It was Wallace and not Hasselbeck who led the Seahawks' previously anemic offense on two straight game-opening touchdown drives against the New England Patriots last week, the first time the Seahawks have accomplished that this season.
Earlier in the year, when Hasselbeck was sidelined with a back injury, Wallace struggled to maintain any semblance of continuity with the offense. It was so bad at one point that coach Mike Holmgren felt the need to dial back the offense and call a more conservative game plan.
Turns out, Wallace was not 100 percent.
He had injured a calf muscle when the team was trying him out at wide receiver, which was necessary because the receiving corps was so depleted by injuries.

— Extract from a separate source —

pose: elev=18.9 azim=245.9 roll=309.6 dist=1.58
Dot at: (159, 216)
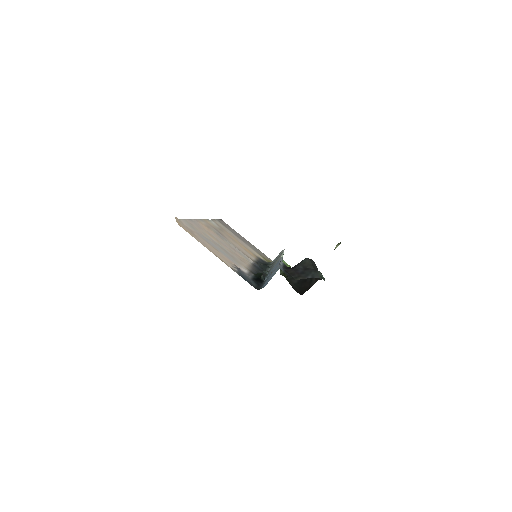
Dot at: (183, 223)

Then he suffered a groin pull, which prevented him from utilizing his best asset -- his mobility.
Wallace had it back last week, and befuddled a Patriots defense that got near him but could not catch him, something about which Patriots coach Bill Belichick groused after the game.
"I think he had a good game," Holmgren said. "He graded out very, very high. He threw the ball well, he ran the ball the way that we believe he can run the ball when he has to. He was healthy. And he played the game pretty confidently, I thought. I thought he was going right along. I'm hopeful, if Matt cannot play, that Sen can finish the year strong, and continue to play the way he played last week."
Wallace not only led the Seahawks in rushing last week, picking up 47 yards on three carries, but he also completed 20 of 28 passes for 212 yards and three touchdowns, piecing together a 128.9 passer rating.
It is the reason that Holmgren feels relatively confident against the Rams this week even though Hasselbeck is not playing.
"It's all about playing with confidence and having fun," Wallace said. "It's a team effort. We all went out and played hard on Sunday."